Speaking of names, I think Queen Elizabeth II played a joke on her little prince the day she christened him Charles. More than 400 years ago the first Charles overreached his power and got his head cut off. His son, who regained the throne after Ollie Cromwell bought the farm, was famously debauched. Seems an inauspicious start for a future monarch.
Regarding the coronation of Charles III, I must confess I did not wake up at some dreadful hour to watch it live. A Royal Correspondent needs her beauty sleep.
I watched it at leisure through the miracle of the internet. If any of my fellow Anglophiles DID rise in the middle of the night to tune in, I remove my tiara and give you a deep curtsy in respect, my dear.
Charles’ coronation ceremony took place at Westminster Abbey. As is his divine right, he took his seat on Edward’s Chair (I have no idea where Edward ended up. Probably in the nosebleeds.) and held his rod and orb -- Charles’ rod and orb, not Edward’s, of course.
When it came time to be officially crowned by the Archbishop of Canterbury, (his name is Justin, which to me is too pedestrian for an archbishop) Justin had a bit of a wobble, twisting and pushing the crown onto the new king’s head. Charles was not amused.
At another point in the ceremony, William, Charles’ heir, had to pledge life and limb to his father.William appeared cagey, his eyes darting all over the abbey as he recited his vow to be liege man to Daddy.
Next, to intensify the awkwardness, Wills grudgingly placed a kiss on Charles’ cheek. Can you imagine being a bug on the wall at dress rehearsal? “I have to KISS you? But, Dad! All the other dukes and earls will make fun of me!”
No discussion of King Charles would be complete without mentioning his wife, Camilla, the Jezebel who stomped all over my girl Diana’s heart. Far be it from me to spread conspiracy theories, but that fateful night in Paris paved a much smoother road (no pun intended) for Camilla. Just saying...
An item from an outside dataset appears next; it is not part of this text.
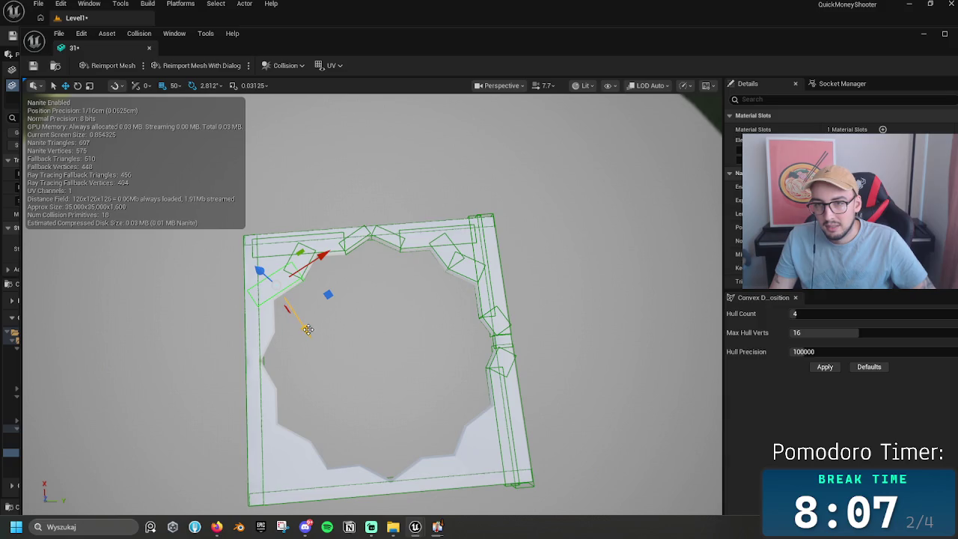
{"action": "left_click_drag", "start_coordinate": [308, 330], "coordinate": [355, 329]}
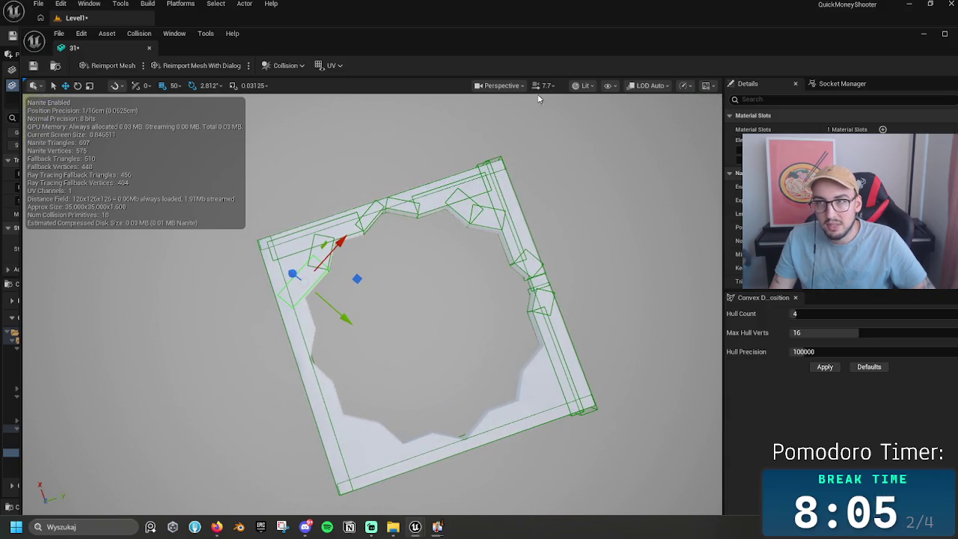
Step: Switch the viewport to Top view, try fitting a small vertical box, then delete it
{"action": "left_click", "coordinate": [499, 85]}
{"action": "left_click", "coordinate": [516, 150]}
Regardless, if Camilla is a treacherous schemer in the mold of a Shakespearean counterpart, she will always remain Charles’ Queen Consort.
Moving on to a lovelier member of the family, let’s talk Princess Catherine! In her red, white and blue cape she looked like the English Wonder Woman! I’ve always liked Kate. She makes a glamorous other half to Prince William. In my eyes, she carries Diana’s torch well. Kate has earned that infamous sapphire ring.
William, next in line for the kingship, has grown from a tow-headed teen Etonian idol to a mature and likeable husband, father and prince. Has his famous bald pate caused him to go from a 10 to a 7? To quote a line I’ve stolen from Olivia Coleman in “The Crown,” “Age is rarely kind to anyone.” At least, when the time comes for his own coronation, there should be no problems getting the crown on William’s head.
The Royals, always an interesting subject, and we haven’t even gotten to Harry!